Open himanshunaidu opened 4 days ago
Special Considerations:
Dmytro Suggestion: While the user is mapping a sidewalk, we take user location into account. We use the user location and consider only those image segments for which the user location changed. We ignore those segments for which the user location changed, assuming that these segments were just captured on the side while mapping sidewalks (like segment 1 in the image)
Assuming that the user is going to capture a footway (e.g. sidewalk) in a straight line, create an algorithm that utilizes the segmentation history to map out the footway.
Note 1: As the simplest approach possible, we may end up using only the center point for each segment to create center lines between two consecutive segments each. Suggested by @NaturalStupidlty But in this approach, how will we capture width information? Would we use a running mean? Discussion on this is welcome.
2. It is possible that the user does not map out a footway in a continuous straight line. They could capture some other image in another location in between the sidewalk mapping.
Note 2: Dmytro's suggestion may be used for this special consideration. This would however, lead to another edge case pointed out in the next Note.
3. Are we going to consider the following use case: While the user is mapping out a footway, in between, they end up capturing an image that contains another footway of the same class
Note 3: Down the line, this special consideration will especially become a problem with this approach.
We can use an approach with clusters of points to find the footways of the same type during different capturing scenarios while distinguishing different sidewalks. Every time when we consider a point in a footway we may include it in the footway or form another one based on its coordinates. If the point is far enough (depending on how far the user could move and the segmentation frame rate) we can just form another potential footway (and when or if it will have enough points to be considered a real footway, not a segmentation mistake we can send it to the database).

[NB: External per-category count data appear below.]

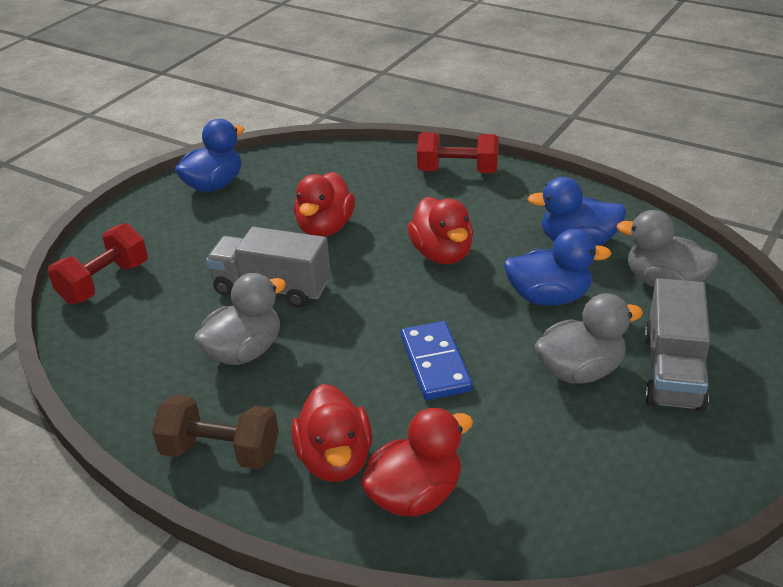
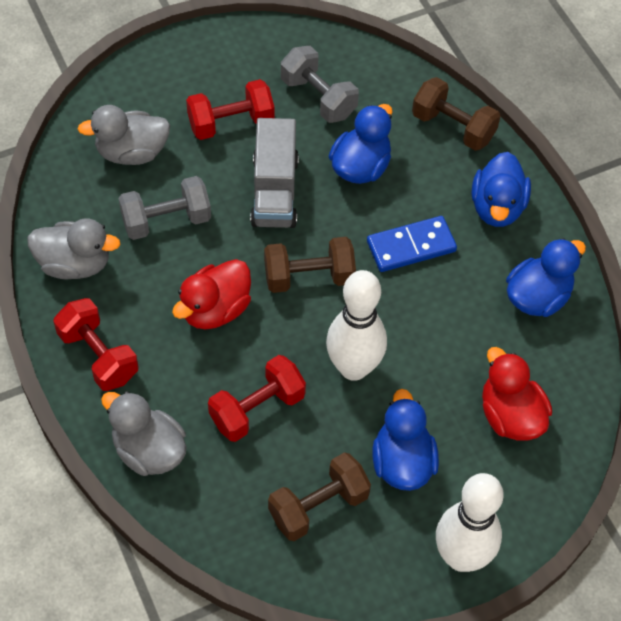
blue duck: 3 -> 4
brown dumbbell: 1 -> 3
grey dumbbell: 0 -> 2
grey truck: 2 -> 1
red duck: 4 -> 2
red dumbbell: 2 -> 3
white bowling pin: 0 -> 2

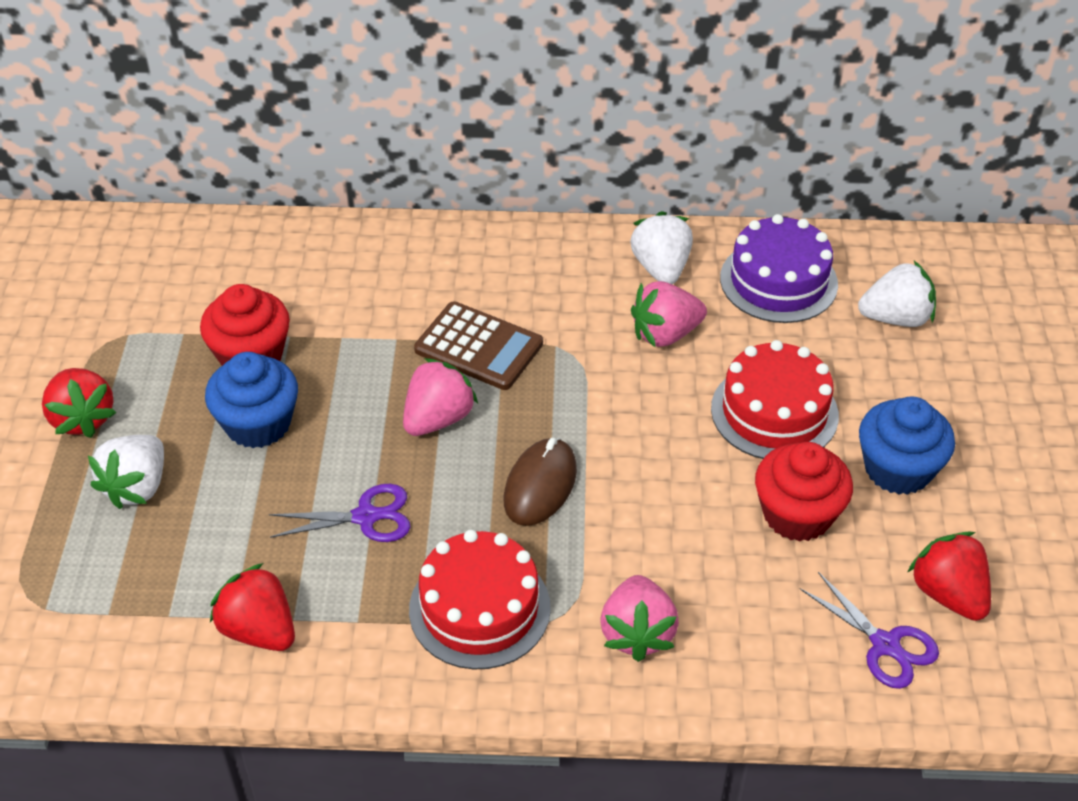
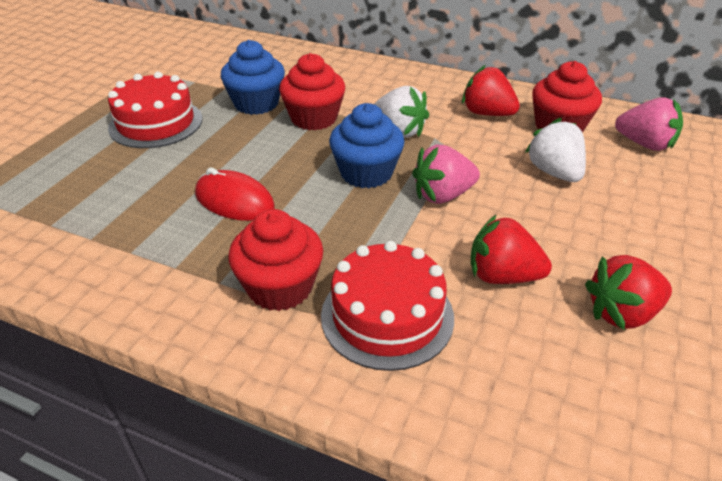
brown calculator: 1 -> 0
brown mouse: 1 -> 0
pink strawberry: 3 -> 2
purple cake: 1 -> 0
purple scissors: 2 -> 0
red cupcake: 2 -> 3
red mouse: 0 -> 1
white strawberry: 3 -> 2

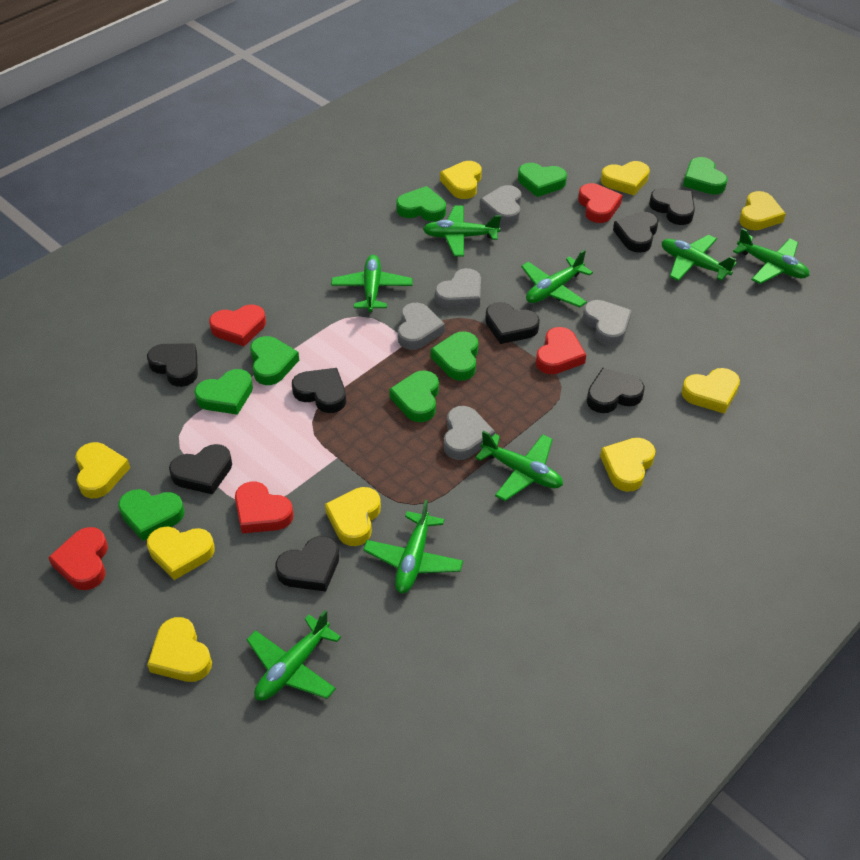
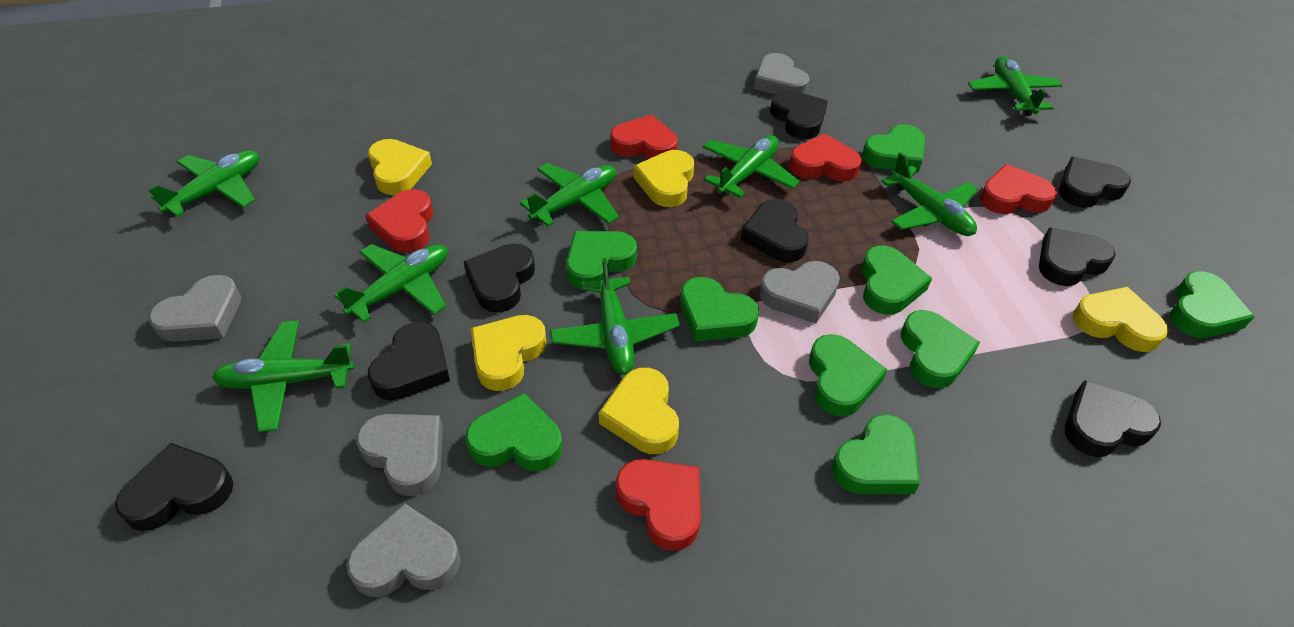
green heart: 8 -> 9
yellow heart: 9 -> 5

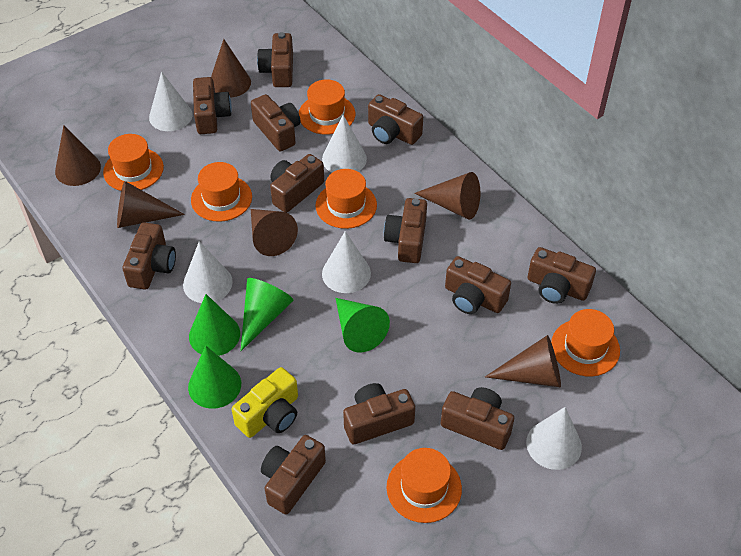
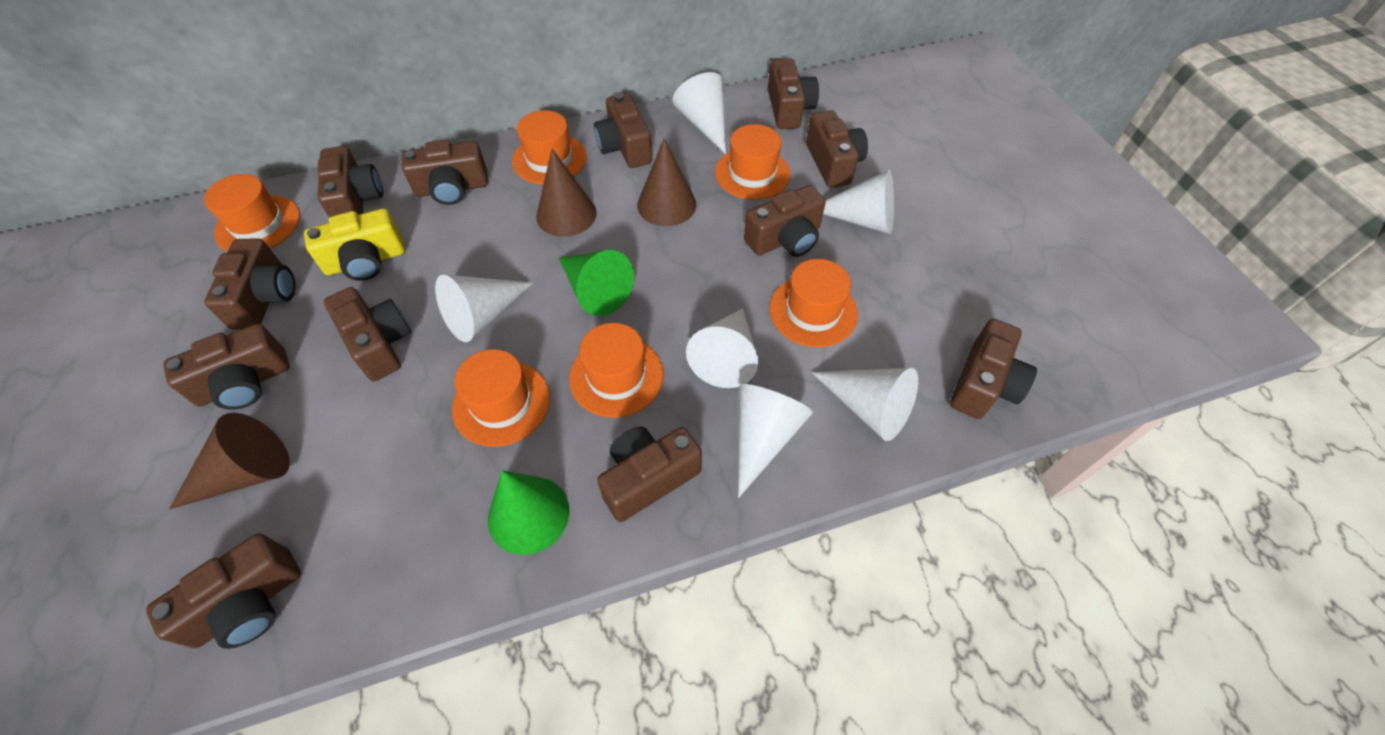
brown cone: 6 -> 3
green cone: 4 -> 2
white cone: 5 -> 6

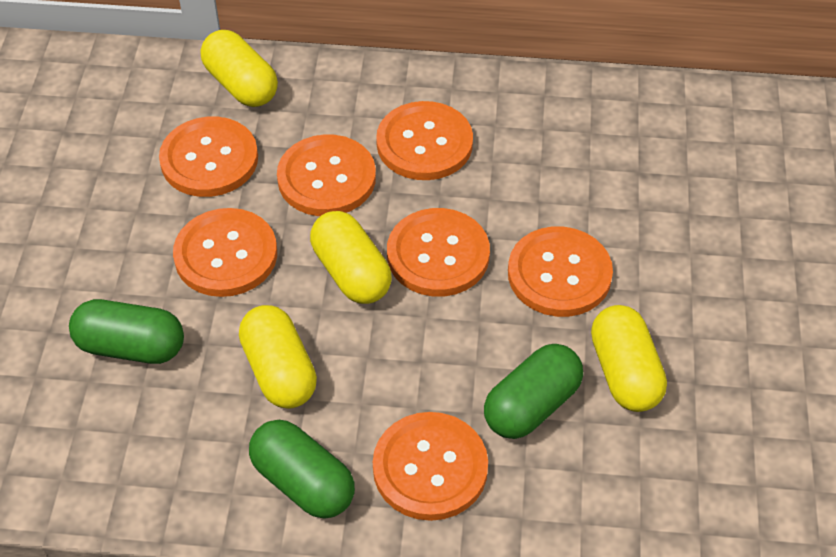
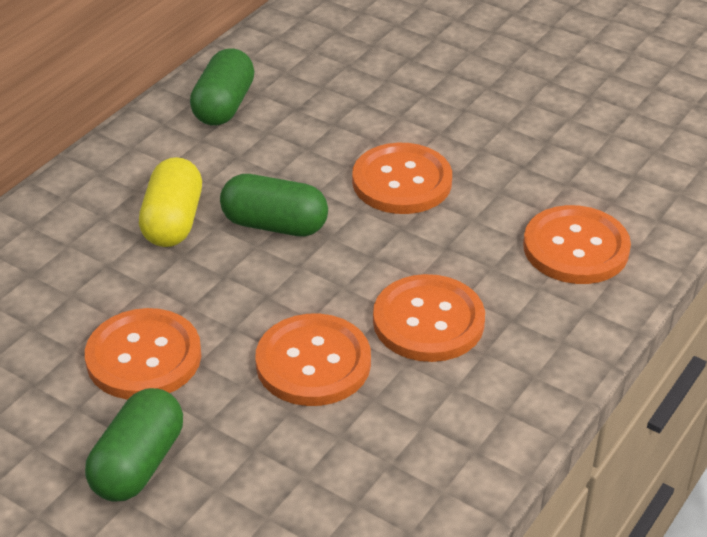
orange button: 7 -> 5
yellow capsule: 4 -> 1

Collecting Sidewalk Network Data at Scale for Accessible Pedestrian Travel: https://dl.acm.org/doi/abs/10.1145/3441852.3476560
OASIS: Automated Assessment of Urban Pedestrian Paths at Scale: https://arxiv.org/pdf/2303.02287
Notes: https://www.notion.so/OASIS-Paper-analysis-00414a258c0547d8a1f1e47567866e71
Our app needs to enable users to map out footways such as sidewalks. Currently, we intend to be able to create center lines for each footway segment that is identified by the Computer Vision model. Based on the segment and its center line, we would also want to send data on the sidewalk width.